If the Democratic Party had any sense, it would exploit the GOP’s image problem and assert its own vision of a thriving American future. Even as the birth rate has fallen, Gallup polls have consistently shown that Americans still consider two or more children to be the ideal family size. There remains a powerful appetite in this country for family formation and the fulfillment it brings. By combining pro-natalist rhetoric with a clear agenda for growth, Democrats could assert themselves as the party of families and those who wish to build them. Instead, they have been too consumed by outrage to do anything of the sort.

When the Trump administration’s plans for encouraging births first became known, the House Democratic Women’s Caucus responded with a scornful letter. Amid obligatory references to authoritarianism and The Handmaid’s Tale, it offered many of the same policy proposals for supporting families that have failed to drive births elsewhere. Still, this is the closest Democrats have even come to seriously acknowledging the threat posed by falling birth rates. Given that figures ranging from Alexandria Ocasio-Cortez to Kamala Harris have indulged the ludicrous notion that having children might be immoral in the time of climate change, this is not surprising.

By taking the population crisis seriously, both parties would be serving America’s existential interest. But they’d also be ensuring their own political longevity. The Republican Party has enjoyed a notable “fertility advantage” in the last two presidential elections. Conservative women generally have more children, and counties with higher birth rates were more likely to vote for Donald Trump in 2020 and 2024. In 2023, red states had the highest fertility rates in America. Analyzing this trend, Brad Wilcox of the Institute for Family Studies observes that the “family friendly culture of many red states also seems more likely to turn the hearts and minds of young adults to marriage.” If the GOP can encourage more Americans to have children, it will concomitantly draw more Americans toward Republican politics.

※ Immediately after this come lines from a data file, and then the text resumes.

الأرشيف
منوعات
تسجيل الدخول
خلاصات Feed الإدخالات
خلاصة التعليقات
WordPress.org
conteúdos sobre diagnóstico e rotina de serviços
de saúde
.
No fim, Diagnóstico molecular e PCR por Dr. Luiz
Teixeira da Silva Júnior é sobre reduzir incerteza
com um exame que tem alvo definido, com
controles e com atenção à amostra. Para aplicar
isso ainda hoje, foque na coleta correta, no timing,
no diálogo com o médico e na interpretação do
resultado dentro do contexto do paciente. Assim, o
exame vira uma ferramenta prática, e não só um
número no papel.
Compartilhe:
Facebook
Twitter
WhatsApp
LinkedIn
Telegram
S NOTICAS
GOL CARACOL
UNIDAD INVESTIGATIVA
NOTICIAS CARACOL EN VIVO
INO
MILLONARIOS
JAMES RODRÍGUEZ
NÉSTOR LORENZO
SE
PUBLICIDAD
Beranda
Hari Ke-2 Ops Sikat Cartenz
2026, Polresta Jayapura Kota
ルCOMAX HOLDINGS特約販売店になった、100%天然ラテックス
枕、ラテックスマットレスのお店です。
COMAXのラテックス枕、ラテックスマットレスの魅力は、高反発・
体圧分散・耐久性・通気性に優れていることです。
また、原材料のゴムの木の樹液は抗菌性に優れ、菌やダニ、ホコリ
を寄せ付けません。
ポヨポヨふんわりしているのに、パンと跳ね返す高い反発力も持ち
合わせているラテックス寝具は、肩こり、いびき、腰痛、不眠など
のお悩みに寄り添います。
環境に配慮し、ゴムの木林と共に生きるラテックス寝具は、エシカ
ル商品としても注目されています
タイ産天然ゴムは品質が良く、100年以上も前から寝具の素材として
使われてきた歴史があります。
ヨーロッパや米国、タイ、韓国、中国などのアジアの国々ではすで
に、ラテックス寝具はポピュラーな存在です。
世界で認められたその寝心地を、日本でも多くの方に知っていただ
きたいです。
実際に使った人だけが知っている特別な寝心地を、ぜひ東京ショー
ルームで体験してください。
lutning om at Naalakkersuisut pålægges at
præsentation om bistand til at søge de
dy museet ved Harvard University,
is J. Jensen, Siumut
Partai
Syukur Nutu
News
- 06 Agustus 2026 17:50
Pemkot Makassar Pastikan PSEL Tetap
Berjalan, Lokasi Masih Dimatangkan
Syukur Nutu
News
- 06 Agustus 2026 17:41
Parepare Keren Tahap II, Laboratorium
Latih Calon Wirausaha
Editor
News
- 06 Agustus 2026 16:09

The Democratic Party should be equally concerned with encouraging births and appealing to families if it wishes to endure at all. Just as parents are more likely to be Republicans, childless and unmarried Americans are more likely to be Democrats. Unmarried women in particular are three times more likely to associate with the Democratic Party than with the Republican Party, according to data from the Pew Research Center. But childless groups obviously cannot perpetuate themselves. As they decline, so will the Democratic Party.

Public policy alone won’t solve the birth dearth. Convincing more Americans to have children will require our institutions, communities, and pop culture products to embrace deeper pro-natal sentiment. Our alarming trends toward loneliness, sexlessness, and disconnection will need to be reversed. Young people in particular will need to be drawn out of their atomized virtual existences and inspired to once again take part in real-world relationships. Politicians can’t directly cause such cultural transformation, but they can support it through their rhetoric and the agendas they pursue. Both parties have failed to sufficiently recognize the population crisis. The time to take it seriously is now, before America irretrievably follows the path of self-extinction.